I’m curious because GDScript sounds like a very high and good abstraction for the engine.
Dynamic nature
GDScript is a Dynamically Typed language. As such, its main advantages are that:
- The language is easy to get started with.
- Most code can be written and changed quickly and without hassle.
- Less code written means less errors & mistakes to fix.
- The code is easy to read (little clutter).
- No compilation is required to test.
- Runtime is tiny.
- It has duck-typing and polymorphism by nature.
While the main disadvantages are:
- Less performance than statically typed languages.
- More difficult to refactor (symbols can’t be traced).

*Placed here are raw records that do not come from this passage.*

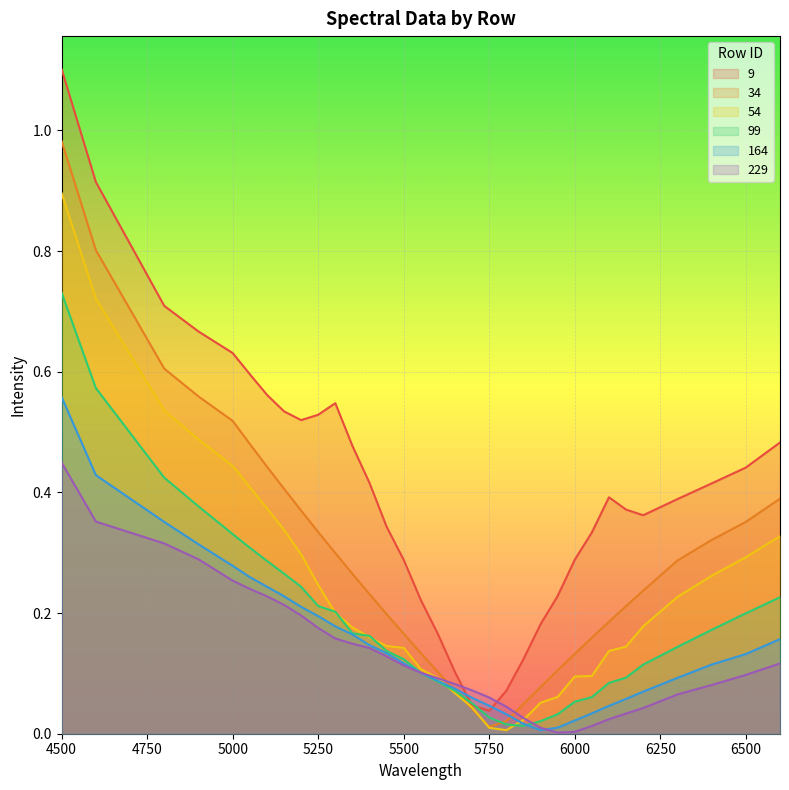

Reading right to left, extract all data points from this chart.

9: 0.5	0.4	0.4	0.4	0.4	0.4	0.4	0.3	0.3	0.2	0.2	0.1	0.1	0.0	0.0	0.1	0.2	0.2	0.3	0.3	0.4	0.5	0.5	0.5	0.5	0.5	0.6	0.6	0.6	0.7	0.7	0.9	1.1
34: 0.4	0.4	0.3	0.3	0.2	0.2	0.2	0.2	0.1	0.1	0.1	0.0	0.0	0.0	0.0	0.1	0.1	0.1	0.2	0.2	0.2	0.3	0.3	0.3	0.4	0.4	0.4	0.5	0.5	0.6	0.6	0.8	1.0
54: 0.3	0.3	0.3	0.2	0.2	0.1	0.1	0.1	0.1	0.1	0.1	0.0	0.0	0.0	0.0	0.1	0.1	0.1	0.1	0.1	0.2	0.2	0.2	0.2	0.3	0.3	0.4	0.4	0.4	0.5	0.5	0.7	0.9
99: 0.2	0.2	0.2	0.1	0.1	0.1	0.1	0.1	0.1	0.0	0.0	0.0	0.0	0.0	0.1	0.1	0.1	0.1	0.1	0.1	0.2	0.2	0.2	0.2	0.2	0.3	0.3	0.3	0.3	0.4	0.4	0.6	0.7
164: 0.2	0.1	0.1	0.1	0.1	0.1	0.0	0.0	0.0	0.0	0.0	0.0	0.0	0.0	0.1	0.1	0.1	0.1	0.1	0.1	0.1	0.2	0.2	0.2	0.2	0.2	0.2	0.3	0.3	0.3	0.4	0.4	0.6
229: 0.1	0.1	0.1	0.1	0.0	0.0	0.0	0.0	0.0	0.0	0.0	0.0	0.0	0.1	0.1	0.1	0.1	0.1	0.1	0.1	0.1	0.1	0.2	0.2	0.2	0.2	0.2	0.2	0.3	0.3	0.3	0.4	0.4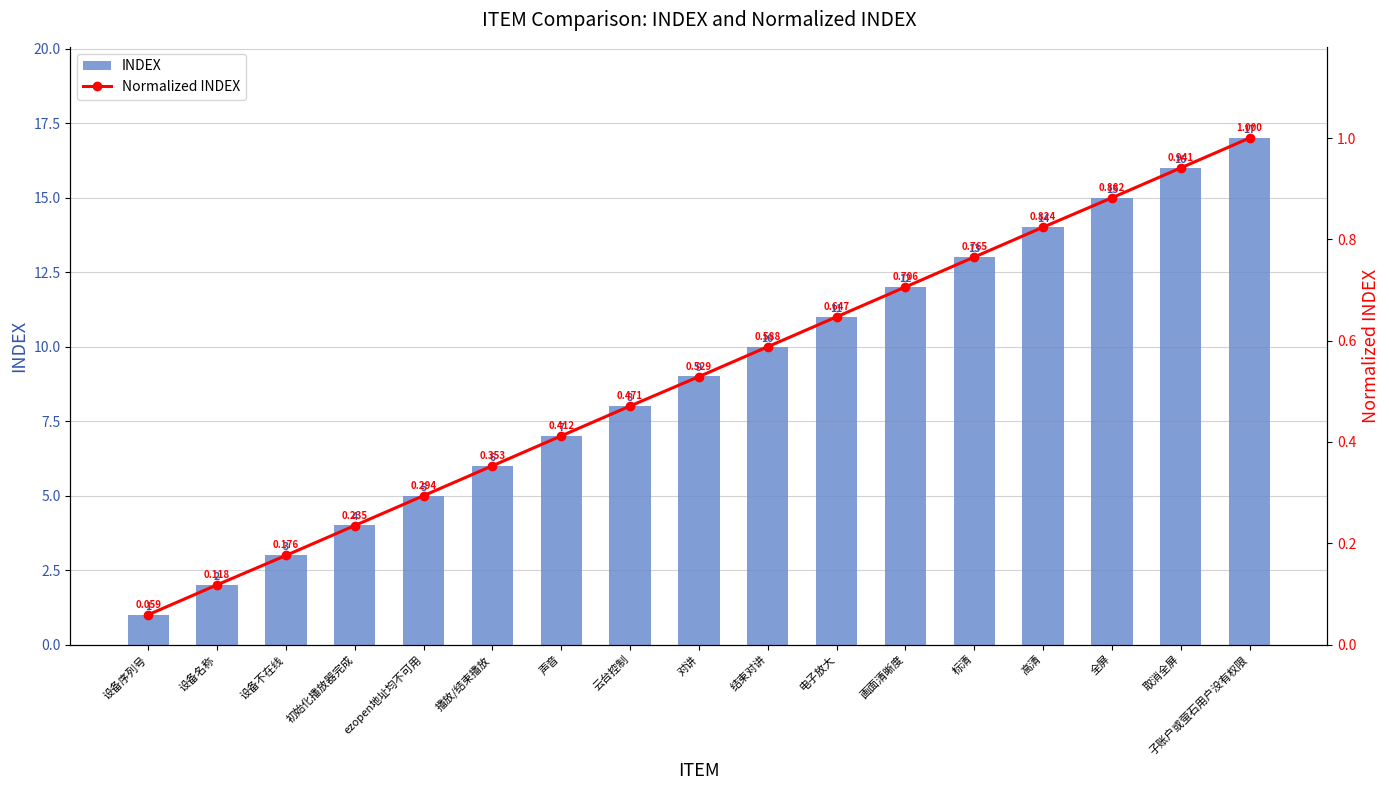

Between 设备名称 and 结束对讲, which series saw the biggest shift?

INDEX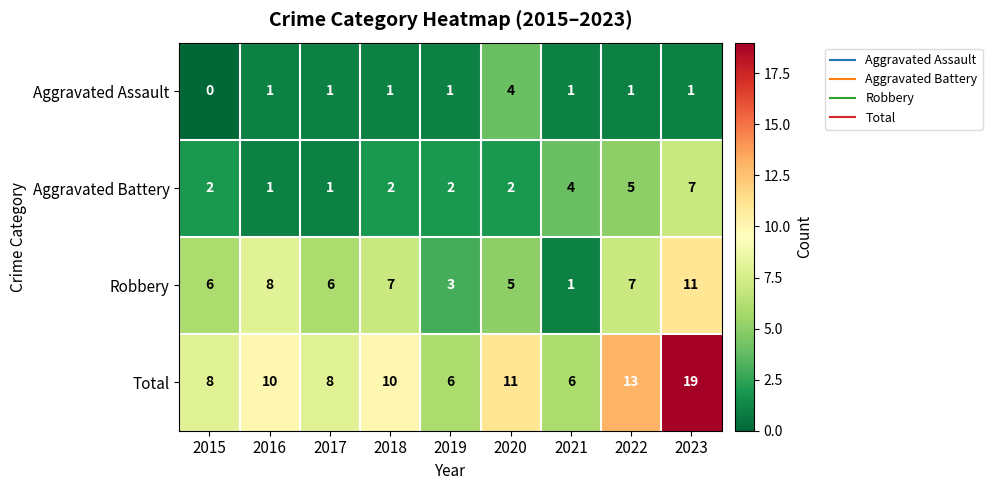

Is it true that Aggravated Battery equals 2 at 2018?

True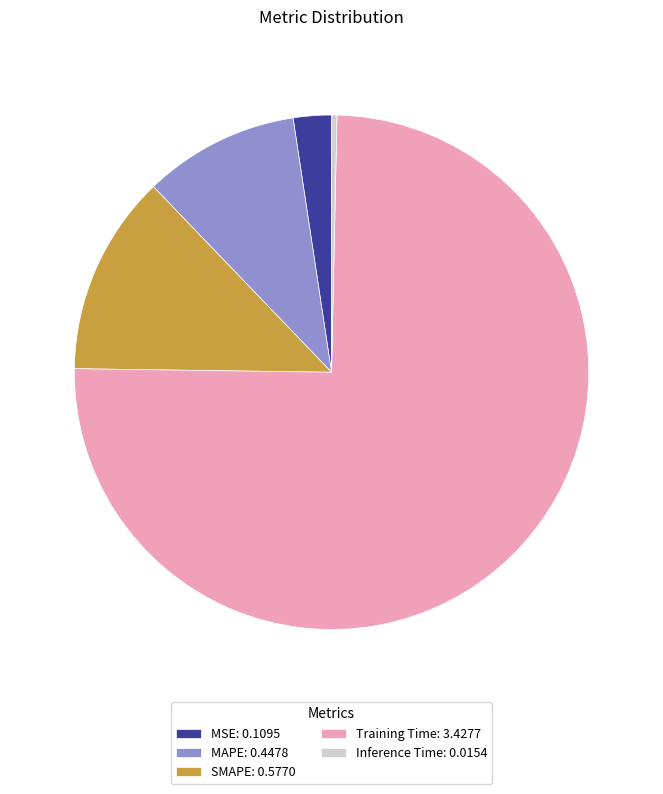

Count the number of slices in the pie.

5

- Some errors that would typically be detected at compile time in statically typed languages only appear while running the code (because expression parsing is more > strict).
- Less flexibility for code-completion (some variable types are only known at run-time).
Additionally, the interesting thing for me, it resembles Python
It uses an indentation-based syntax similar to languages like Python. GDScript is entirely independent from Python and is not based on it.
and because I come from Rust, this is mind-boggling for me:
Memory management
Godot implements reference counting to free certain instances that are no longer used, instead of a garbage collector, or requiring purely manual management. Any instance of the RefCounted class (or any class that inherits it, such as Resource) will be freed automatically when no longer in use. For an instance of any class that is not a RefCounted (such as Node or the base Object type), it will remain in memory until it is deleted with
free()
(orqueue_free()
for Nodes).
This is the way. One additional step I do for enterprise software is test driven development. That way when you refactor your code into something better, you still have tests in place to verify that the code actually works.